Juanito Pelaez, together with Pecson and Tadeo, is suspended from classes at the university because of the seditious posters. Tadeo burns his books in anger, and Juanito gets involved in his father’s business to keep himself occupied. Still in prison, the poor Basilio learns about Juli’s death. Meanwhile, Simoun tries to befriend Don Timoteo Pelaez, whose son Juanito is engaged to be married to Paulita Gomez, and who is now busy making preparations for the wedding.
Frequently Asked Questions:
Question: What is the foremost effect that the pasquinades brought to the people?
Answer: Fear, and a great panic.
Question: Who was behind the posting of the seditious and revolutionary posters? Was it Simoun? Was it the friars? Was it the government?

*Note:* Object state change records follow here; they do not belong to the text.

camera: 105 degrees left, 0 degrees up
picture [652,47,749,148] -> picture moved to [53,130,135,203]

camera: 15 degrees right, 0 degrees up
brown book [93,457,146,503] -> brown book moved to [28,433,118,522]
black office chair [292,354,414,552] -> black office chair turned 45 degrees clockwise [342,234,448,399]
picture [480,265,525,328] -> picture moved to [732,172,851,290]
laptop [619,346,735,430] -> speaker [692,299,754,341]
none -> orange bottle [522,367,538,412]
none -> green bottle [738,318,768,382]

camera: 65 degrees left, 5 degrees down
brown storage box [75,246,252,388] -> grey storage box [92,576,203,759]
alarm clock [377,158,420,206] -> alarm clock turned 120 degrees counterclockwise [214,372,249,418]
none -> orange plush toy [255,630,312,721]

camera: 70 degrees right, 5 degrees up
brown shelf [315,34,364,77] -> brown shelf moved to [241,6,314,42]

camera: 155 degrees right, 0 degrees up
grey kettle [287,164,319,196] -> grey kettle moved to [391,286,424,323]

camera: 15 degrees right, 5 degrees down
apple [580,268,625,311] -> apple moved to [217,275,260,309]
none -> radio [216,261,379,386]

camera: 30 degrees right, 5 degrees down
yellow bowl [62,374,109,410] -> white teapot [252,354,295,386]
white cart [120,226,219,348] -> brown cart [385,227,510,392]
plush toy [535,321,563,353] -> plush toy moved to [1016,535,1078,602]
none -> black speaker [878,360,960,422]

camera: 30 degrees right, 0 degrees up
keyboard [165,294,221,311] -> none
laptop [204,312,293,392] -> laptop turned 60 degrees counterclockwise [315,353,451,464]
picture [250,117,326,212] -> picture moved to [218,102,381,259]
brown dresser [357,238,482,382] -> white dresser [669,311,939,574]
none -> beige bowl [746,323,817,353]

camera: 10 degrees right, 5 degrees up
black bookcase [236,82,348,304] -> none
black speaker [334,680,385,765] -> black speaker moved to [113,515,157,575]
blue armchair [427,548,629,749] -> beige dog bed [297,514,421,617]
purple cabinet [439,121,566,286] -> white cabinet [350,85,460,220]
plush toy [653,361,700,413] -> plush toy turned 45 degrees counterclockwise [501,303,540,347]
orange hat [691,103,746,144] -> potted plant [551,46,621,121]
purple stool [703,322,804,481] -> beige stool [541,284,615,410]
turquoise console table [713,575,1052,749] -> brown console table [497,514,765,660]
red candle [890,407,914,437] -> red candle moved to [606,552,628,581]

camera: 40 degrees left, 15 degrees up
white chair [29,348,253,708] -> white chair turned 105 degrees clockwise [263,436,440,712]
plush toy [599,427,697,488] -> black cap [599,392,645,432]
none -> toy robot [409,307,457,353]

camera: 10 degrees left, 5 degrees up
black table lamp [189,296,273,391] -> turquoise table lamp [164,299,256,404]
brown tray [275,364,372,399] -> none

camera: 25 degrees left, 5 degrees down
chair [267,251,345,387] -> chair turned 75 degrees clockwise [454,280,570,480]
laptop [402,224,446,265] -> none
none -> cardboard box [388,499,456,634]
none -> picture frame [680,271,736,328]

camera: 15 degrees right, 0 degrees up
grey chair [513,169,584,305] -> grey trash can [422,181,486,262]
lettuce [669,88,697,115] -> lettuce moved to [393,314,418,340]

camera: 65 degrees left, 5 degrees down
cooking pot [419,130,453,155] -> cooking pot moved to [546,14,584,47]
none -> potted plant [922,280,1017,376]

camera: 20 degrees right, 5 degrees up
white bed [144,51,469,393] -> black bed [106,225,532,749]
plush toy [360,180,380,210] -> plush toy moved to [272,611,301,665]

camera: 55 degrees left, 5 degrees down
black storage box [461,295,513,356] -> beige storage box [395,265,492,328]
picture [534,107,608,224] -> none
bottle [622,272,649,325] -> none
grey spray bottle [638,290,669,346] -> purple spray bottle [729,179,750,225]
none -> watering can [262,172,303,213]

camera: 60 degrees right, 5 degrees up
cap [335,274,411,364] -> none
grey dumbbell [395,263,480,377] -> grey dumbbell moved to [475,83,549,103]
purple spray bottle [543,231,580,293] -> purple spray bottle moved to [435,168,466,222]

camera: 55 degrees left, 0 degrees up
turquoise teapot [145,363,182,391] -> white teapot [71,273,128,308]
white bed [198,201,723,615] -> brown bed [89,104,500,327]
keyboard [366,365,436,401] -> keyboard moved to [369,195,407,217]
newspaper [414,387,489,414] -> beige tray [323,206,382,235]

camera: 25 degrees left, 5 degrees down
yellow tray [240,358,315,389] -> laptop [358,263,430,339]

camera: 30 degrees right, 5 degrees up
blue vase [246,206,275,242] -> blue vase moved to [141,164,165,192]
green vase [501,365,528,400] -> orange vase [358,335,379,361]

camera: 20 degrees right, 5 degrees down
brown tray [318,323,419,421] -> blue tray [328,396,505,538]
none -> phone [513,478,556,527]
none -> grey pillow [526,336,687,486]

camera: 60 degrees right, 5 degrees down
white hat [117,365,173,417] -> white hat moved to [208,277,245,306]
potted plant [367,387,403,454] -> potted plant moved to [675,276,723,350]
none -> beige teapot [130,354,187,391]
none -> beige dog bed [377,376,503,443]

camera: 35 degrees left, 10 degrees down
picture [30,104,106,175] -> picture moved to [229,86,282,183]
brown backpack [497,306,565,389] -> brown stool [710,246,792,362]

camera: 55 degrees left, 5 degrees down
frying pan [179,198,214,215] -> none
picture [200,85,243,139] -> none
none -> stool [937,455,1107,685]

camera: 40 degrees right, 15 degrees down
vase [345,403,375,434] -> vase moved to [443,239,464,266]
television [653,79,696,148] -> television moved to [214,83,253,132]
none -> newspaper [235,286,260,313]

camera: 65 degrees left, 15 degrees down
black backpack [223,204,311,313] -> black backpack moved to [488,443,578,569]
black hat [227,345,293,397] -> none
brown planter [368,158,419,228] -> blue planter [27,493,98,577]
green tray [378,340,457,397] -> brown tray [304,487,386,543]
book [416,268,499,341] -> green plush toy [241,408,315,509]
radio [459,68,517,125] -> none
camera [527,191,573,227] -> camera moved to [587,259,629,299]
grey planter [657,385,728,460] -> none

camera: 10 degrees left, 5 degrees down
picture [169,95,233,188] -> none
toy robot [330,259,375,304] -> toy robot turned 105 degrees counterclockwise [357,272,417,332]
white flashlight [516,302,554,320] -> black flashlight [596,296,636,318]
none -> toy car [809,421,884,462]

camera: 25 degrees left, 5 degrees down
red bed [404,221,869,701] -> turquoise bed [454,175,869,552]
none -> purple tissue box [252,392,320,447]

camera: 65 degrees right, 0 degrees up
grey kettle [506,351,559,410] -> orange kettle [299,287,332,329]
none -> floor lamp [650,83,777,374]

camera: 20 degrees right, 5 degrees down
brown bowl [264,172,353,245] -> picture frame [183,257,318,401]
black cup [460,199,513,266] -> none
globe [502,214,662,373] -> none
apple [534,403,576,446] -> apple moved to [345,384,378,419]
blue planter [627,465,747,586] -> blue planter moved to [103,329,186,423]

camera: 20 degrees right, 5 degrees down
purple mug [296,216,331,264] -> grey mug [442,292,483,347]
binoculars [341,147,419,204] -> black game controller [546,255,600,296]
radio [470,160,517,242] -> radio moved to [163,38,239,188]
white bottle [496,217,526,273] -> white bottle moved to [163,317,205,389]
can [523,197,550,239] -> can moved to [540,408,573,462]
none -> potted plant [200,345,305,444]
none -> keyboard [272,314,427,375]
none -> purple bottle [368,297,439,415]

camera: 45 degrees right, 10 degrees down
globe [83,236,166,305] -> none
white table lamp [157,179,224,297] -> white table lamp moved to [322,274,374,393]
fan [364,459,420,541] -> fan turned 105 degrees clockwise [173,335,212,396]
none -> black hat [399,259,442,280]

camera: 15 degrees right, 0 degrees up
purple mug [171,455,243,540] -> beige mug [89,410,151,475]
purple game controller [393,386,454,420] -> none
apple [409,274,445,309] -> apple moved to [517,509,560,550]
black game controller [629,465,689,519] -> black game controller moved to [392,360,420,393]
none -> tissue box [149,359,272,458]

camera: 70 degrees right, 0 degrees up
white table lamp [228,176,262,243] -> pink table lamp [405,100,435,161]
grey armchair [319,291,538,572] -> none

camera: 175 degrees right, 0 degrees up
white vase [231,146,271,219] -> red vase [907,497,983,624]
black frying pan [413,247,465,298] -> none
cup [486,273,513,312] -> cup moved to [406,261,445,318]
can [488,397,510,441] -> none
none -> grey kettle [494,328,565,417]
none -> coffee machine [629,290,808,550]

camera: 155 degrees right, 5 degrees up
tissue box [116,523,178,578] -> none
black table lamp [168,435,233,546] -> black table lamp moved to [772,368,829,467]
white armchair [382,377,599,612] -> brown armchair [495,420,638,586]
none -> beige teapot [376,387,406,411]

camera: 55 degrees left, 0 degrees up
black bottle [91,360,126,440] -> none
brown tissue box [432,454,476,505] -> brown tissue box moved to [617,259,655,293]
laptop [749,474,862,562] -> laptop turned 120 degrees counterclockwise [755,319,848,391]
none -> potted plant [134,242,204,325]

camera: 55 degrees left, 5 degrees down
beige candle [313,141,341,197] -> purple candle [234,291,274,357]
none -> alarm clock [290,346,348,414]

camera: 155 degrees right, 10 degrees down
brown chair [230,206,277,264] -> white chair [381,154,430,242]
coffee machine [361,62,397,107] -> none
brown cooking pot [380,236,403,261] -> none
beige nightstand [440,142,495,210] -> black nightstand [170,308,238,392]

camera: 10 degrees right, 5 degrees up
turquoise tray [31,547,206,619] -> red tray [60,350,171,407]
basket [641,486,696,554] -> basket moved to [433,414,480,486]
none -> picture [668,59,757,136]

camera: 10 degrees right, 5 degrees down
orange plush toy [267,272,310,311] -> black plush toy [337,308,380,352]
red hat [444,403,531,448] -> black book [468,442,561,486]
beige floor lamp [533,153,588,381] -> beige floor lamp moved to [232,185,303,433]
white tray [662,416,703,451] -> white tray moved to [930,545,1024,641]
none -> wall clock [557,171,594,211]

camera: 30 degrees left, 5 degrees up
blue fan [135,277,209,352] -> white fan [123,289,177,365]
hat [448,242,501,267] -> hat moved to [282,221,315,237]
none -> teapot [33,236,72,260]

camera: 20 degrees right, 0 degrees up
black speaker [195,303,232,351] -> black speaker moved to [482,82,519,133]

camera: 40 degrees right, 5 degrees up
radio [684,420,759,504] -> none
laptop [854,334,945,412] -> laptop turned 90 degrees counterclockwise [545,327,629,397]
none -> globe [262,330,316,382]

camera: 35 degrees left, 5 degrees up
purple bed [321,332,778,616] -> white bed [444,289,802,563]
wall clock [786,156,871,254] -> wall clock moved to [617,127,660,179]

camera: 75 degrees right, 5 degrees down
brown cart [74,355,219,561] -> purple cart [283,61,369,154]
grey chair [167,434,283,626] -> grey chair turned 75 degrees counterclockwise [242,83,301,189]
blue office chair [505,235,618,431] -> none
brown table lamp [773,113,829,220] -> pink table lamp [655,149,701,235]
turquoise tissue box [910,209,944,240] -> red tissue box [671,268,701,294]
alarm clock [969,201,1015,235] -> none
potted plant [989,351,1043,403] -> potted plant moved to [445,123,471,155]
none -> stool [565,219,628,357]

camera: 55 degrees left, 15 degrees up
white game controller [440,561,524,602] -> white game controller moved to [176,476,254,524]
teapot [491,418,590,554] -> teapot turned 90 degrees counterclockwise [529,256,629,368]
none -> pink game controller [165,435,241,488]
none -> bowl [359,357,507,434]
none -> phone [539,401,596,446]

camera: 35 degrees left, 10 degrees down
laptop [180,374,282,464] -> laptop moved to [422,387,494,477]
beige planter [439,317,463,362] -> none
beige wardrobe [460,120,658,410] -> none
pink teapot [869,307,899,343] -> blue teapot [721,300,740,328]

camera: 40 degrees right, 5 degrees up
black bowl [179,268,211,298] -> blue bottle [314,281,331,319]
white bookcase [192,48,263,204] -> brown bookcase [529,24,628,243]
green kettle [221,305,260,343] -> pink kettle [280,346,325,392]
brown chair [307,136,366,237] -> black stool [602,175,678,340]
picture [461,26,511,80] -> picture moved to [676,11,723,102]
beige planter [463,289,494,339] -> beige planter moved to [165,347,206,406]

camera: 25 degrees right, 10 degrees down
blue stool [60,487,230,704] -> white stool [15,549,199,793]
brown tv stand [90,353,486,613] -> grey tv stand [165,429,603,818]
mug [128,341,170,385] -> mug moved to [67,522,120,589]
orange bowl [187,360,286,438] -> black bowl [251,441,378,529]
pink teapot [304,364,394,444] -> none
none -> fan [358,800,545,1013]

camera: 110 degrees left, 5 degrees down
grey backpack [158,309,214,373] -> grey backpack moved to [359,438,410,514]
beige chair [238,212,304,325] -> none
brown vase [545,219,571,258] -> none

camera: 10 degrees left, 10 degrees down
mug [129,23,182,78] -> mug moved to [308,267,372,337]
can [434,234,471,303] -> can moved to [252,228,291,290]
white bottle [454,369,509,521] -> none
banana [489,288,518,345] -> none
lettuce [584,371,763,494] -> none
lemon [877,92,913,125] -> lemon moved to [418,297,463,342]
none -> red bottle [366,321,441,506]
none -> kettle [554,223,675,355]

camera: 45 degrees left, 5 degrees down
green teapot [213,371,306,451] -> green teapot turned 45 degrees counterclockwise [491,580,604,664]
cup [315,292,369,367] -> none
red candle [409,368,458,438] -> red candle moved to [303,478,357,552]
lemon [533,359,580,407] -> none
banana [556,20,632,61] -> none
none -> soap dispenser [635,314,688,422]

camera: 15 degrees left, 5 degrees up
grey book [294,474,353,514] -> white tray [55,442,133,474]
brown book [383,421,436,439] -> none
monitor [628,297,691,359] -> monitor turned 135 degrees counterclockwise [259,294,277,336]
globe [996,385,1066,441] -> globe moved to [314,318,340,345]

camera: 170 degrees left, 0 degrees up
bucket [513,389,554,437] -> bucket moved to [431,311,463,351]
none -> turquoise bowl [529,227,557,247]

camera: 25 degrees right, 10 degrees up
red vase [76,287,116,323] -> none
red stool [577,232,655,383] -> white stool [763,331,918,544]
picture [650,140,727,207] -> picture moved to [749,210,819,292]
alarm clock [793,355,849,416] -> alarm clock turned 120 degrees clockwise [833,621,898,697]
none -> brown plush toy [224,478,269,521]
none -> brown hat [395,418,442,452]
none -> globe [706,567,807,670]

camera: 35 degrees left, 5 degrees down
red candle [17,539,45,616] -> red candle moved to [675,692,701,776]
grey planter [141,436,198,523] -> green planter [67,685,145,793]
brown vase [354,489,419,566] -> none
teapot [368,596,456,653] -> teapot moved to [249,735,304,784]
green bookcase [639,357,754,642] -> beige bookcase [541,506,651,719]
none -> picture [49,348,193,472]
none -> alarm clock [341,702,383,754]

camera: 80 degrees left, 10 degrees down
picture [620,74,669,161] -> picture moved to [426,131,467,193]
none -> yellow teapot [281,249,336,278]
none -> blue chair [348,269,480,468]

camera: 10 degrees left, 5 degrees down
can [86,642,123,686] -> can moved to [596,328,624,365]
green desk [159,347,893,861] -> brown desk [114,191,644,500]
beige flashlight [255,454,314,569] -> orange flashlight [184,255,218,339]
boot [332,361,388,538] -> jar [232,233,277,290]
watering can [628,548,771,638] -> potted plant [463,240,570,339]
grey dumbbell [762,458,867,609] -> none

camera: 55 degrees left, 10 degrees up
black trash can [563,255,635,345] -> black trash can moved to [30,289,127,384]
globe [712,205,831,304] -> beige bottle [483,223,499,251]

Answer: a. Could it have been the governor-general, so that his rule would be lengthened in the event of civil unrest? It was not him. The governor-general is depicted as too dimwitted to have been able to come up with such a plan. Truth is, he could not have even been able to stay in office and govern the land if it were not for his advisers telling him what to do.
b. Simoun? Simoun was ill. The posters were spread just a day after Simoun fell ill. But was it possible that Simoun could have odered Placido Penitente and the former teacher of Tiyani to do the deed for him?
c. The friars and the Dominicans? Only Simoun and the friars were strongly against the establishment of a Spanish academy. A petition had already been signed to keep this plan from happening, but why were the posters necessary? Wasn’t it the plan of Don Custodio to place the academy under the administration of the University of Santo Tomas?
Question: How could Paulita have ended things with Isagani?
Answer: She grew fearful of the youth’s valor and heroism. Dona Victorina also could have gotten help from Paulita’s friends to finally convince her to let go of Isagani and be with Juanito instead.